The University of Alaska system has entered its final year of planned budget reductions following a three-year deal between former system president Jim Johnsen and Governor Michael Dunleavy. In 2019, the two agreed to cut $70 million from the system's budget over a period of three years.
The system reduced expenses by $25 million in both fiscal 2020 and fiscal 2021. This year, the system will cut an additional $20 million from its budget.
Alaska's legislature appropriated $273 million for the system in fiscal 2022, but Dunleavy vetoed $31.6 million in capital funds for deferred maintenance projects.
"We appreciate that the governor recognizes the extraordinary financial impact that COVID-19 has had on the university in accepting the legislative operating appropriation, but we still face a $4.3 million reduction in state funding," Pat Pitney, interim president of the system, said in a statement. "This reduction is compounded by remaining COVID impacts of $15.9 million. Additionally, the capital budget veto delays work on critical deferred maintenance projects. We will continue to pursue funding for these important projects."
The California legislature passed a historic budget in late June which substantially increases general funding for the state's public university systems and restores mid-year cuts from the previous fiscal year.
The California State University system will receive a $185.9 million increase in general operating funds and $299 million to restore cuts from the previous fiscal year, EdSource reported. An additional $325 million in one-time funding will also be doled out to the system to pay for deferred maintenance and other infrastructure projects
The University of California system will get $173 million in general funds and $302.4 million to restore last year's cuts.
California's 116 two-year colleges will see a $371.2 million increase in state funding for general operations. The budget will also pay down the California Community Colleges' deferrals, pay out $115 million for a zero-cost textbook program, $100 million to hire full-time faculty members and $100 million to support students' basic needs.
Several initiatives did not receive funding as part of this year's budget, Cal Matters reported. A $515 million effort to create debt-free grants for low and middle-income students who attend the University of California and California State University did not receive appropriations this year. Neither did a $149 million plan to increase California resident enrollment at both systems by 15,000 students.
Kansas lawmakers put together an increase of $53 million for higher education this fiscal year, most of which will go to community and technical colleges, The Wichita Eagle reported. Included in that total is a one-time, $15 million increase for college and university general operating budgets, $11.4 million to cover utilities costs from last year's freeze, and $8 million for need-based financial aid.
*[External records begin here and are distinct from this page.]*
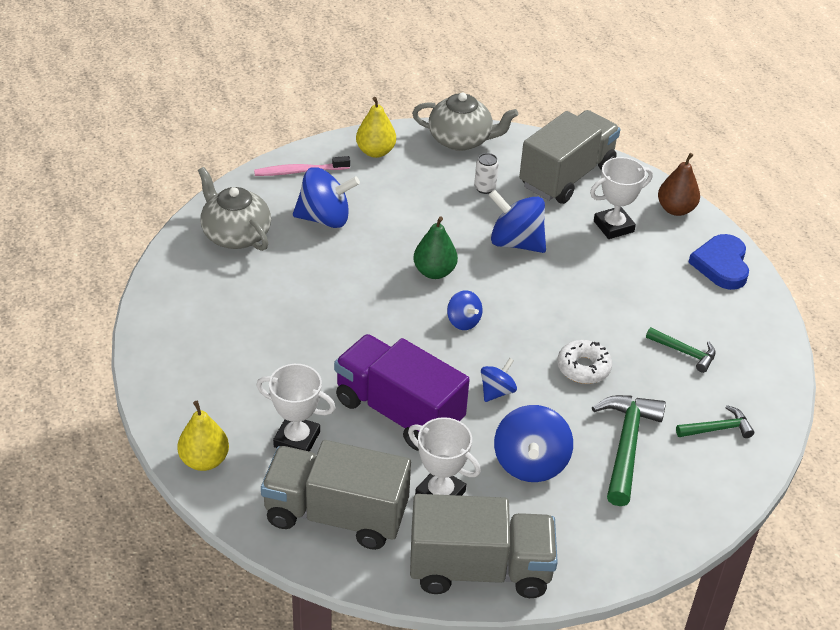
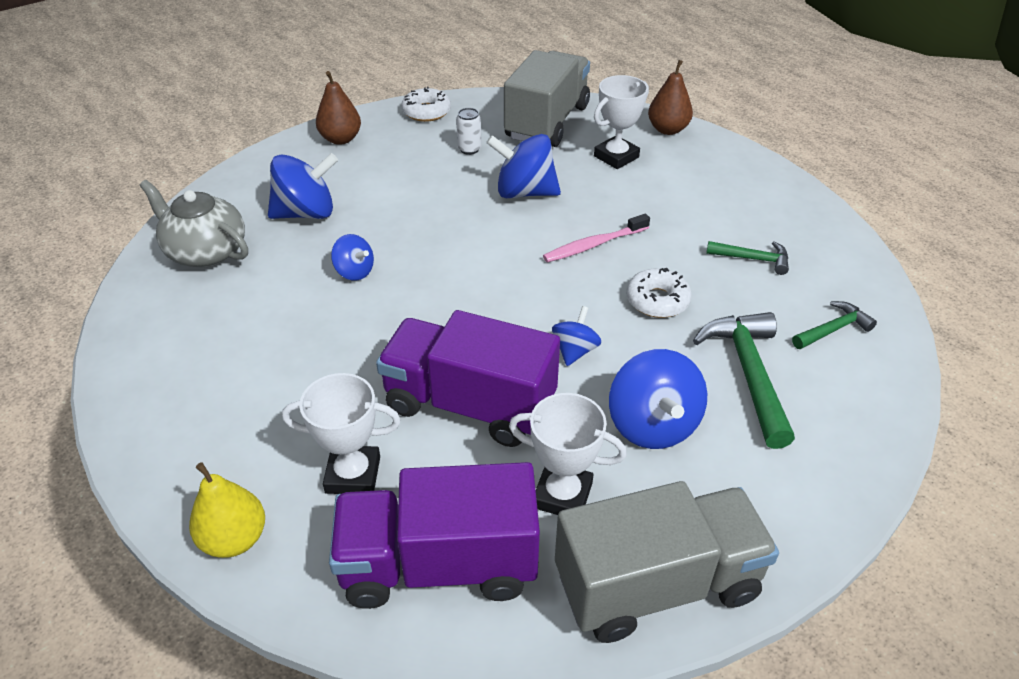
camera: 15 degrees left, 0 degrees up
(299, 171) = (263, 173): pink toothbrush -> pink toothbrush (594, 245)
(336, 515) = (439, 564): grey truck -> purple truck
(375, 151) = (341, 139): yellow pear -> brown pear
(434, 272) = (449, 240): green pear -> none
(461, 140) = (426, 112): grey teapot -> white donut
(463, 321) = (503, 284): blue spinning top -> blue spinning top (354, 272)
(721, 265) = (739, 168): blue heart -> none

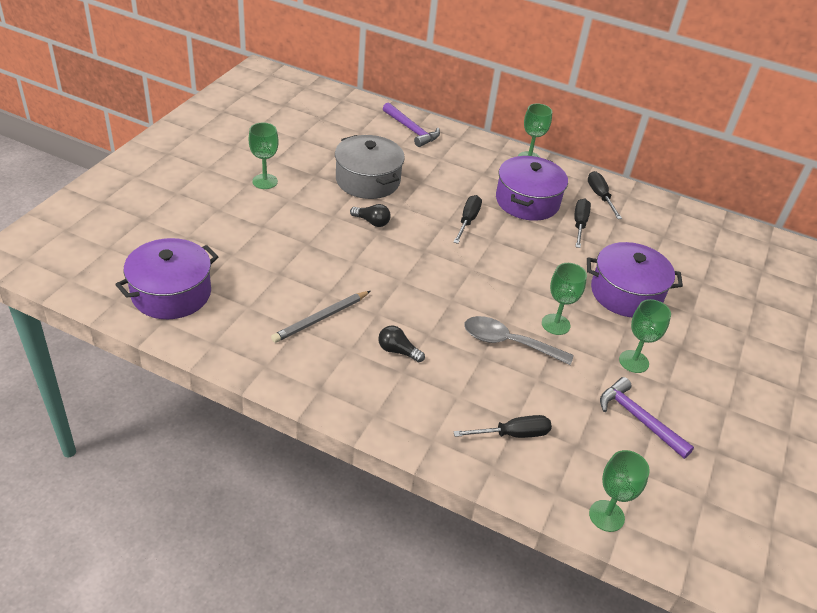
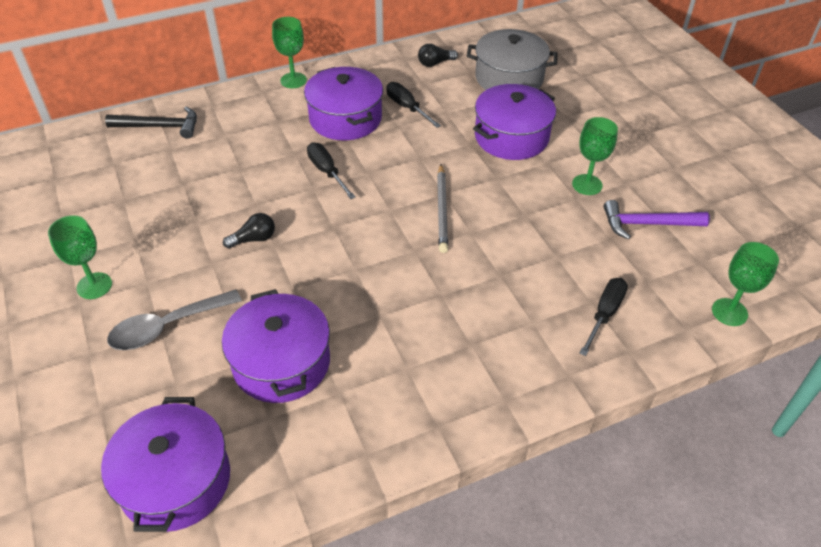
camera: 45 degrees left, 5 degrees up
(292, 289) = (281, 363): none -> purple pot
(321, 318) = (345, 364): grey pencil -> grey pencil (442, 210)
(367, 180) = (192, 204): grey pot -> grey pot (509, 78)
(398, 351) = (442, 331): black light bulb -> black light bulb (435, 63)
(411, 130) = (160, 127): purple hammer -> black hammer
(508, 343) = (500, 246): grey spoon -> grey spoon (167, 327)
(555, 324) = (506, 202): green goblet -> none
(600, 196) = (388, 73): black screwdriver -> none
The legislature was motivated to sustain funding for higher education in order to meet the "maintenance of effort" clause included with recent federal relief dollars. The clause requires states to continue funding higher education at pre-pandemic levels in order to be eligible for the federal funding.
The Missouri legislature approved $24.2 million for higher education institutions in fiscal year 2022, including a 3.7 percent increase in funding for four-year public institutions, an additional $7 million for community colleges and $2 million in added funding for the State Technical College of Missouri, St. Louis Public Radio reported.
New Jersey passed a budget for fiscal 2022 that includes $472.9 million in tuition-aid grants which support one third of the state's full-time undergraduate students, New Jersey Policy Perspective reported. The budget also includes $54.3 million for the Educational Opportunity Fund which offers students support for counseling, tutoring and other support services.